Check out this perfectly-named handmade product, Stinky Dog Dry Shampoo. Thanks to the unforgettable name, you might already have an idea of whether this particular product can help you. But as you peruse the description, you’ll find a no-frills snapshot of how it can make a dog-owner’s life a little easier (and in this case, their dog’s life, too).
This is fantastic for all those times you don’t have the time to bathe your dog.
Sprinkle on, let sit for 5 min (to soak up dirt and grime) then brush off.
Lavender essential oil, to calm any itch and keep your dog calm.
3. Cover all the details
As much as you’ll want to get creative, don’t forget to include all the important information your buyer will need! We’re talking attributes like product features, dimensions, color, weight, materials, shipping, technical specifications, how to use it, etc..
When it comes to this information, it’s often best to keep it easy-to-read with bullet points.
Pottery Barn does a beautiful job of this. They’ve clearly accounted for the fact that their readers have likely looked through quite a few candle descriptions on the day they’re shopping, so they’ve made the product description for this candle both elegant and simple.

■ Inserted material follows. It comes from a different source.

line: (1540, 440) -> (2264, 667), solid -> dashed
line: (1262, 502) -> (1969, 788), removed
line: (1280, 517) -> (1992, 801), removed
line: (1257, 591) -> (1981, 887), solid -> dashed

For my own 2017 Craftsposure Business Planner, I wanted to give you the important details, but also make it clear how these features translate into a more organized business experience for you. Check it out:
4. Add on some enticing extras.
It’s time to connect those finals dots, and make sure the purchase feel like a true no-brainer for your ideal buyer.
Here’s a great example. The husband and wife creators of Brooklinen, a New York City-based luxury sheet retailer, were selling sheets out of their apartment in Brooklyn until recently. Now, they’re doing millions of dollars in sales.

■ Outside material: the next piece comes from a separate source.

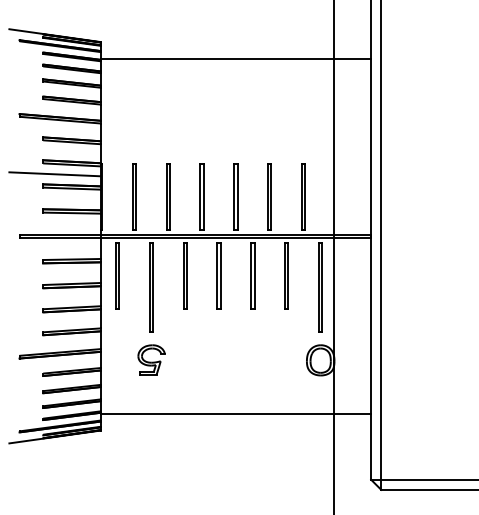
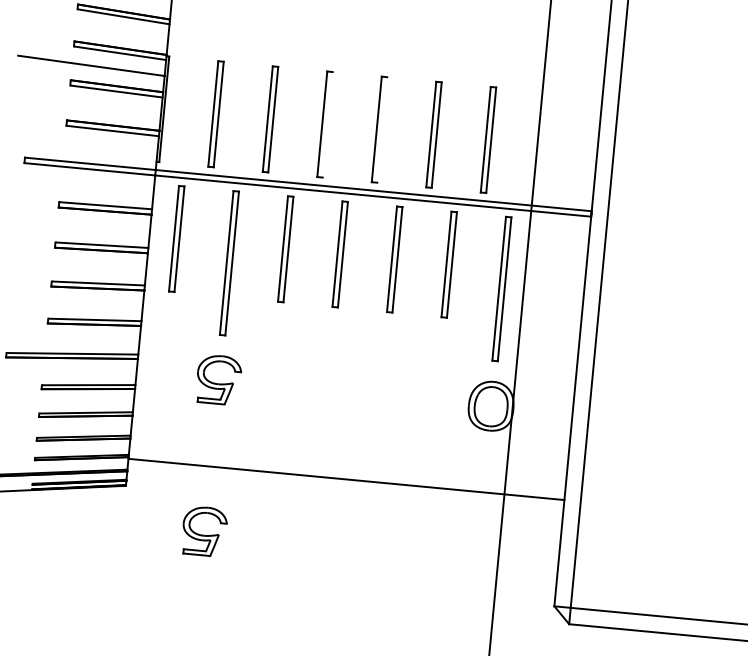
line: (203, 196) -> (327, 124), removed
line: (237, 196) -> (382, 129), removed
part: (151, 453) -> (204, 530), added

There’s a lot to admire about this brand, and one of many ways Brooklinen is blowing its competitors out of the water can be found in their product descriptions: clear, to-the-point (many of their customers are no-nonsense male customers who just want the facts), plus some enticing goodies in case you’re on the fence about buying.
For the Luxe Hardcore Sheet Bundle, you can peruse the 7401 positive reviews, enjoy a no-strings-attached 60-night free trial, and they also jump in to remind you: “The Hardcore Bundle saves you 25% vs. Buying Separately.” And did I mention they offer free shipping, too? Well done!
5. Perfect your call to action.
Let your readers know what they should do next! It’s tempting to assume that if someone is reading a product description, they’ll understand what they’re expected to do if they’re interested in the product—purchase it! But don’t miss the opportunity to make it crystal-clear what the next step is so they don’t click away.
You can certainly stick to “buy now” or something similar, but you’re also free to get creative if you think it will appeal to your ideal buyer.
Simple Green Smoothies, for instance, sells a guide to a “Thrive 7-Day Reset” detox plan. When their website visitors scroll through the product description, they’re told to “Click here to thrive.” Sounds amazing, doesn’t it? To their ideal buyers, it most definitely does! Take a look:
6. Be strategic about formatting.
With all this talk of making your product description stand out, don’t forget to make it readable! Let’s be real—many of us skim through blocks of text we encounter online. So make sure your product descriptions are scannable, with bullet points, headings and subheadings (if it’s a longer description), easy-to-read fonts and graphics, and plenty of white space.
Artisan Bath and Body sells their handmade soaps with the “scanners” in mind; it captures attention beautifully.
A longer description is available when you scroll down further.
This is your chance—make sure everyone knows how amazing your products are!
I know the hard work that goes into coming this far: hours upon hours spent brainstorming, creating and making, setting up your storefront, and so much more. Don’t let your ideal buyers pass you by. Use your product descriptions to create an experience just for them. Because they’re out there, looking for you and all you have to offer. Let them know they’ve come to the right place.